Real rights are universal, meaning there is on logical contradiction if all people exercise the right.
Speech is like that. My having the right to say what I want does not prevent someone else from saying what they want.
A "right" to be guaranteed food, for example, is not. Under this model if don't have food then my right is being violated and the only way to correct this is to have food taken away from someone else. This is not a universal right because clearly not everybody in the world can have the right to have someone else's food.
Positive rights define two classes of people: people who are entitled to receive something from someone else, and another class of people who are required to produce a surplus in order to satisfy the first group.
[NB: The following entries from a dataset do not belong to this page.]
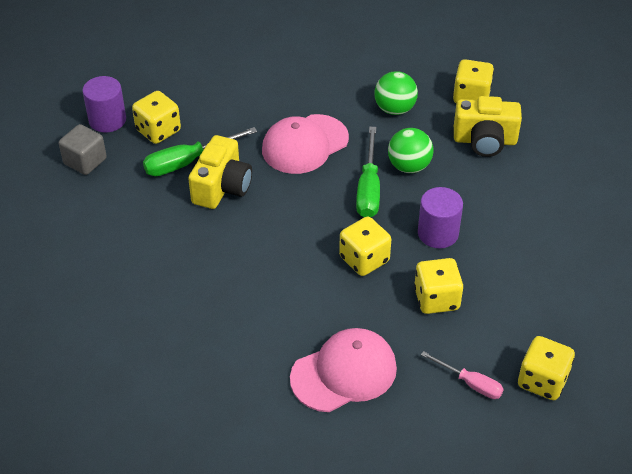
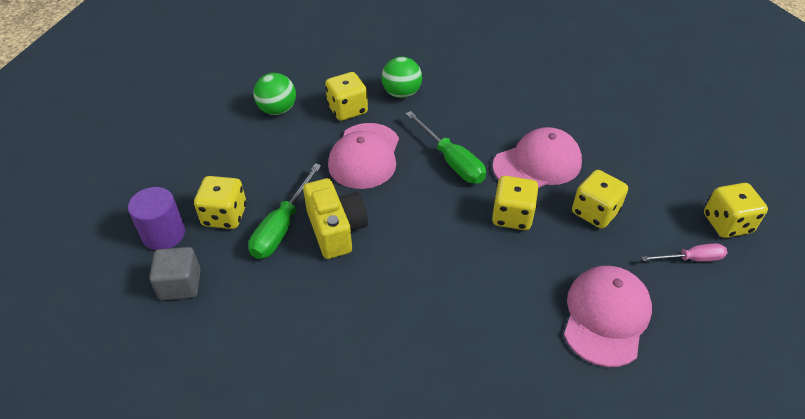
camera: 40 degrees left, 0 degrees up
(409, 166) = (460, 128): green ball -> green ball (277, 110)
(438, 233) = (537, 164): purple cylinder -> pink cap
(471, 97) = (444, 58): yellow dice -> yellow dice (347, 110)
(485, 141) = (488, 82): yellow camera -> none

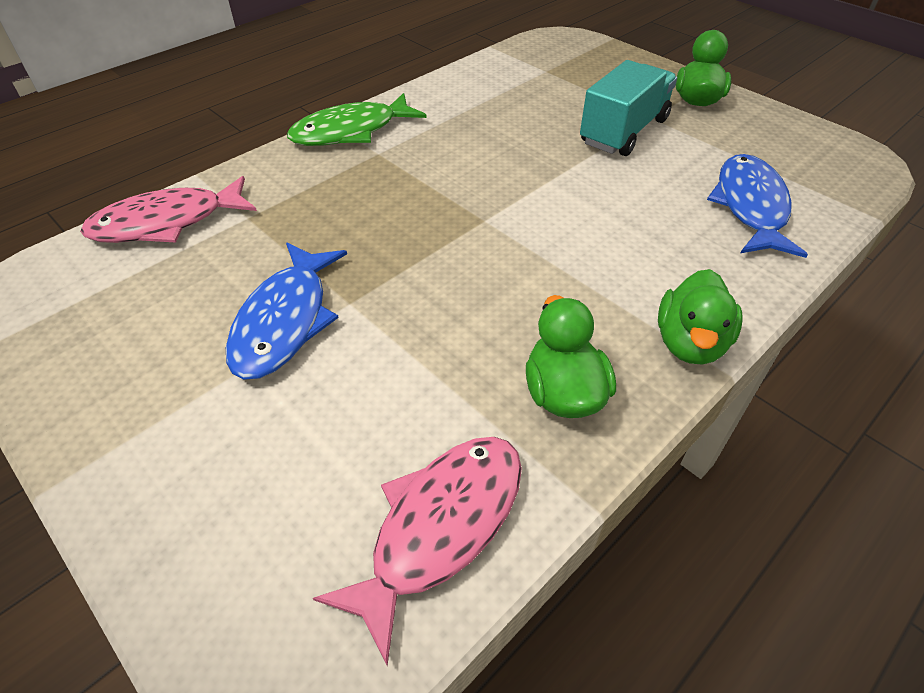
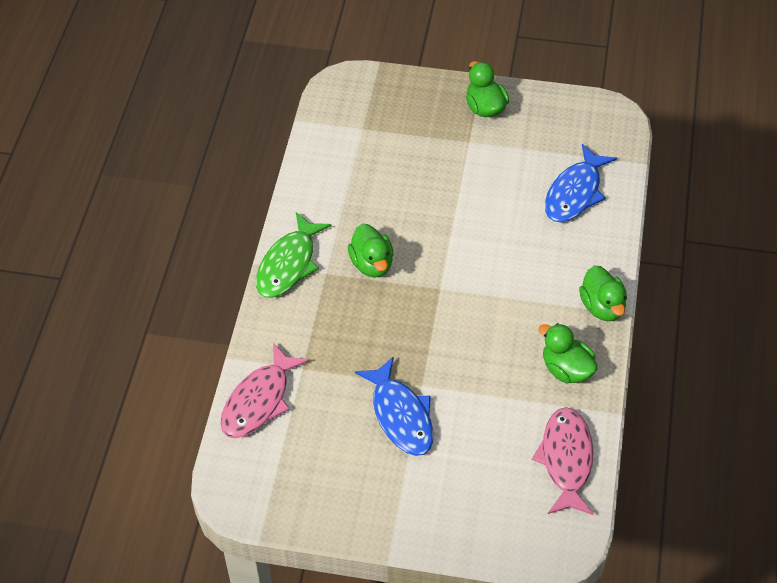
camera: 35 degrees left, 5 degrees up
(433, 166) = (372, 264): none -> green duck
(624, 132) = (462, 166): turquoise truck -> none
(750, 207) = (575, 193): blue fish -> blue fish turned 120 degrees counterclockwise

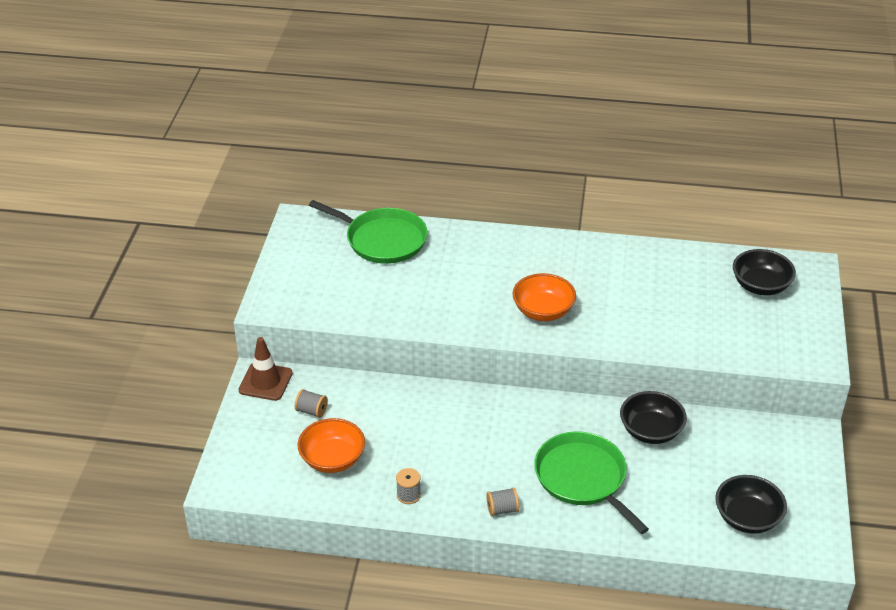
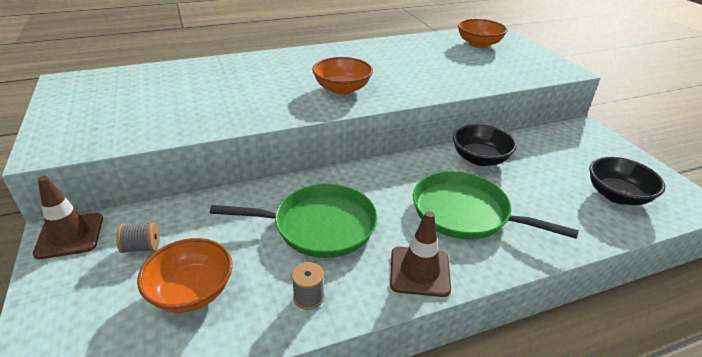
camera: 30 degrees left, 5 degrees down
(382, 240) = (161, 77): green pan -> green pan (319, 226)
(502, 509) = (419, 271): grey spool -> brown traffic cone
(760, 286) = (479, 44): black bowl -> orange bowl

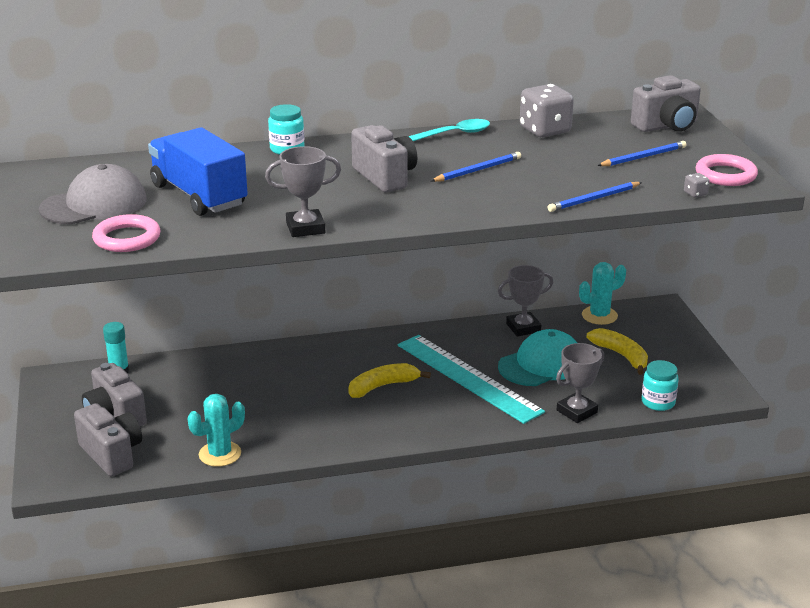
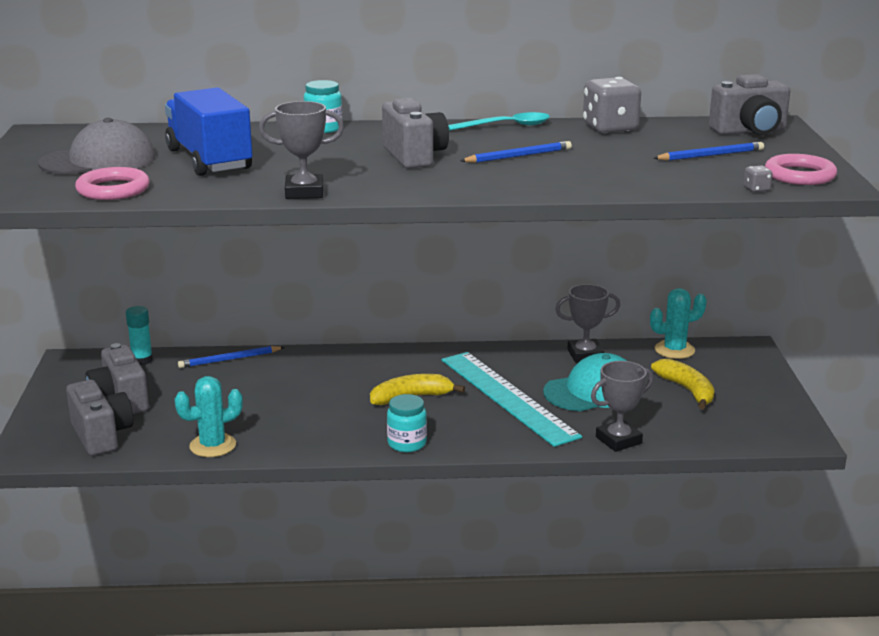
camera: 10 degrees right, 5 degrees down
(594, 199) = (636, 187): blue pencil -> blue pencil (229, 359)
(658, 402) = (715, 439): turquoise jar -> turquoise jar (407, 443)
There's a name for this kind of arrangement but I'll let you figure that out on your own.
I totally understand this way of looking at it, because emotionally, that's how I see it too. But rationally, it's wrong/impractical. The doomed will take you down with them, or at least make things more difficult for people who are trying to do the right thing. You will get what they deserve.
Take email privacy, for example. This is ludicrously easy problem to solve. We aren't waiting for any tech to show up; we have it right now and have had it for a couple decades, yet its usage is rare. None of my "geek" friends will bother with PGP. In terms of technical ability and understanding, I really am talking about the top 1% of the population, but "top 1%" isn't enough if it doesn't include the will. Shit, look at how people on Slashdot (a population that maybe isn't the top 1%, but certainly in the upper portion compared to the average person) talk about webmail (especially Google's) as though it's a good thing rather than a stupid thing. You can give up and throw all these people into the "Doomed" category, but if you do that, then who is left to talk to? There's no one to have a private conversation with, or to even sign your keys to WoT through and authenticate the people you do want to talk to.
Network effects end up putting us all in the same boat. You don't have to save everyone, but saving 1% isn't nearly enough. My estimate is that when someone asks, "What do we do about the 75% of the population who doesn't care?" then you can say "fuck 'em."
Time to start uploading pictures of other people with a dummy account and tagging them as yourself. If you can't get lost in the system, might as well try to get lost in the noise.